Nigeria Police Academy Wudil
- Type: Academy
- Established: 1988
- Location: Kano State, Nigeria
- Website: polac.edu.ng

= Nigeria Police Academy Wudil =

Police academy in Kano, Nigeria

The Nigerian Police Academy Wudil is a federal government-owned institution that was established in 1988 to train police officers in Nigeria. It is located in Wudil Kano State, Nigeria, and offers undergraduate and postgraduate degree programs in law enforcement and related fields.

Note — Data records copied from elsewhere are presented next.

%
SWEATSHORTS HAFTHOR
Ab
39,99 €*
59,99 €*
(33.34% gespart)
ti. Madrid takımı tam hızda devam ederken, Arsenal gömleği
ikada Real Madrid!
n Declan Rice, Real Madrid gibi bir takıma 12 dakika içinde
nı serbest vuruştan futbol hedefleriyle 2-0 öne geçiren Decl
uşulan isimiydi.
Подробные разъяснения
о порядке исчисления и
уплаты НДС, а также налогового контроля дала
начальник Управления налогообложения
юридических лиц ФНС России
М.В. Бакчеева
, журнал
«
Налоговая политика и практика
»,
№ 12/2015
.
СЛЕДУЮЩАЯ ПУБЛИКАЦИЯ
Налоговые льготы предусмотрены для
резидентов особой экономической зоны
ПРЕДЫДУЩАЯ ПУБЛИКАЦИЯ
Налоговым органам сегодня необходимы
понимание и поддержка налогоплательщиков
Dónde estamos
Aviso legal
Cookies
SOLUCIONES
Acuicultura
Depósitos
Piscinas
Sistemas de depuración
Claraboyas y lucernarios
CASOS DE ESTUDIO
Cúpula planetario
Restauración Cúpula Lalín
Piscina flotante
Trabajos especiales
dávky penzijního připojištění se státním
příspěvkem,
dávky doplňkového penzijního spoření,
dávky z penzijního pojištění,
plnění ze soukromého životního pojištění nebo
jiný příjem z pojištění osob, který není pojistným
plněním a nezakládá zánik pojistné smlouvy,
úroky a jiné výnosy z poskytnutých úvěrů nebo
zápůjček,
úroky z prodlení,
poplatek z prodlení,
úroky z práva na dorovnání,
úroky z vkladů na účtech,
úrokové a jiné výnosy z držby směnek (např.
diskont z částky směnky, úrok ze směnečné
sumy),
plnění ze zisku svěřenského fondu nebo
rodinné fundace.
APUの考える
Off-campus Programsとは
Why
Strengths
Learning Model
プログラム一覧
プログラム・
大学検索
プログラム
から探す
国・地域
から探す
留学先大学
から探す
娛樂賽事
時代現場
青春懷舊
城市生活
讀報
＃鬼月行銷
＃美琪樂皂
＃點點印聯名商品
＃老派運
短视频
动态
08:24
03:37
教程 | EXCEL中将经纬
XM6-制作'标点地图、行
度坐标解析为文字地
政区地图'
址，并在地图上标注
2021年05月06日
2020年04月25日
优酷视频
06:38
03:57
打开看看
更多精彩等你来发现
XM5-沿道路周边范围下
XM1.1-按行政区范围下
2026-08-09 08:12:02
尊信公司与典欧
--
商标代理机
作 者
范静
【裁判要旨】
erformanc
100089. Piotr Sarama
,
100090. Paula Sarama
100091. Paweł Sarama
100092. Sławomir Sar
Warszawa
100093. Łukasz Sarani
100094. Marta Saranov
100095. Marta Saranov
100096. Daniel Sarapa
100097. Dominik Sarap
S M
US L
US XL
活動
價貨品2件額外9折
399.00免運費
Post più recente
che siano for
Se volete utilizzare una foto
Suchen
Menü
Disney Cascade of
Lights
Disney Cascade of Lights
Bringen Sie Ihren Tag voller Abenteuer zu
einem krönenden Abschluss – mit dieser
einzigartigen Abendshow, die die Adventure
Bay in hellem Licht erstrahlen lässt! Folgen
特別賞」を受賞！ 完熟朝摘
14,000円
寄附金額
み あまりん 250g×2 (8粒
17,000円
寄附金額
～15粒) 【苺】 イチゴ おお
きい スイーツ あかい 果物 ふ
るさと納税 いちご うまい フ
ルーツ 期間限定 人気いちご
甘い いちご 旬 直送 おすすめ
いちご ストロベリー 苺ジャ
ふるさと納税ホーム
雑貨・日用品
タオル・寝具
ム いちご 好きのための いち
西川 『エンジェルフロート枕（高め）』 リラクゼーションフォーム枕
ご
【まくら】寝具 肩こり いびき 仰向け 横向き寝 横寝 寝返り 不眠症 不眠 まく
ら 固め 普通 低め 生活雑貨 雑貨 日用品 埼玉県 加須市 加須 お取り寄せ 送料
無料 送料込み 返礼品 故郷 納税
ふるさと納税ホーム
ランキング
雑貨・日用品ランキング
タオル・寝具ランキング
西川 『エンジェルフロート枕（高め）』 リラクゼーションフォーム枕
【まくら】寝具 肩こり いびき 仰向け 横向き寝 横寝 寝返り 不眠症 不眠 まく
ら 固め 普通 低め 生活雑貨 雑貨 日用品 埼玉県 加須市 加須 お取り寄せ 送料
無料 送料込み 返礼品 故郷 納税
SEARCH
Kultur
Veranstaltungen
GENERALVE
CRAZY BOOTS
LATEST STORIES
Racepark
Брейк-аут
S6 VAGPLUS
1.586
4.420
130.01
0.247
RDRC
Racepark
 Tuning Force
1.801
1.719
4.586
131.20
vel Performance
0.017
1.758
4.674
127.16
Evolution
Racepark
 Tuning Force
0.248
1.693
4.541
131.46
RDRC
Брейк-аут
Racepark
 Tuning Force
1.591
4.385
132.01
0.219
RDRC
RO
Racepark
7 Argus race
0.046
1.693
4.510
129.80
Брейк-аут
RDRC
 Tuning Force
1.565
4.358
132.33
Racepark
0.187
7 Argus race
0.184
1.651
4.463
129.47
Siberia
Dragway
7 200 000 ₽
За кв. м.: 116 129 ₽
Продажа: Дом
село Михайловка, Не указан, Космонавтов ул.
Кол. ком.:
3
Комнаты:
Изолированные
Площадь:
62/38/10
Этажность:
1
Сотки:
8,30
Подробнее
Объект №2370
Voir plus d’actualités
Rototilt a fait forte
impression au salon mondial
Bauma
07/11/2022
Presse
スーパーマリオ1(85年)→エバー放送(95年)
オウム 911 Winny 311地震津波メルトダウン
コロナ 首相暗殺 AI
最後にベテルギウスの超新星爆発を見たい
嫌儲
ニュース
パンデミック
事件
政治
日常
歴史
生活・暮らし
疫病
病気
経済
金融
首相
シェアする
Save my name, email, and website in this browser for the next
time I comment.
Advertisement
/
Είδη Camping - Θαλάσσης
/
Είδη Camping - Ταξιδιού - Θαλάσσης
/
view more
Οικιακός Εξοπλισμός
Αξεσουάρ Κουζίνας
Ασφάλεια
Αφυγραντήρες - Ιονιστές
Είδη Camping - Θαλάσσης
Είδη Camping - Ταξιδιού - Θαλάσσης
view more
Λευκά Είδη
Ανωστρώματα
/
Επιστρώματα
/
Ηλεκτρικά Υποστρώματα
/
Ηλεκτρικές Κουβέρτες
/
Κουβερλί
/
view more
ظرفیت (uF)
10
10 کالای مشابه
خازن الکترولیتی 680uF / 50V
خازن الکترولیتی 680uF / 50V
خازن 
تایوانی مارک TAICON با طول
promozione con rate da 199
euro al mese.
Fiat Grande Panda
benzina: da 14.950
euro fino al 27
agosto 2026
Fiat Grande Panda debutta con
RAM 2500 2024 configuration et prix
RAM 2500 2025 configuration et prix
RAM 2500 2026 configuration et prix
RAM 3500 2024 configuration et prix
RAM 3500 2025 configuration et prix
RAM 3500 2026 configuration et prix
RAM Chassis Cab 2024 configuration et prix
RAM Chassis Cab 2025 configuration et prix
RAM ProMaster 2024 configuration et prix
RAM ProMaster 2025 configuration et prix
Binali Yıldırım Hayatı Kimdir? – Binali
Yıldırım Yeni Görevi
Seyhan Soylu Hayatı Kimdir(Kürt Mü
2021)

The academy is accredited by the National Universities Commission (NUC) and is recognized as a degree-awarding institution.

== Courses ==

The academy offers a range of programs including a four-year Bachelor of Science (B.Sc.) degree in various fields such as:

- B.Sc. in Accounting
- B.Sc. in Biology
- B.Sc. in Biochemistry
- B.Sc. in Computer Science
- B.Sc. in Economics
- B.A. in History and International Studies
- B.Sc. in Mathematics
- B.Sc. in Physics
- B.Sc. in Political Science
- B.Sc. in Psychology
- B.Sc. in Sociology

The Nigerian Police Academy is also known for its rigorous training programs for police officers, which are designed to equip them with the necessary skills to perform their duties effectively. The academy has a reputation for producing highly trained superior and professional police officers who have gone on to serve in various capacities within the Nigerian Police Force.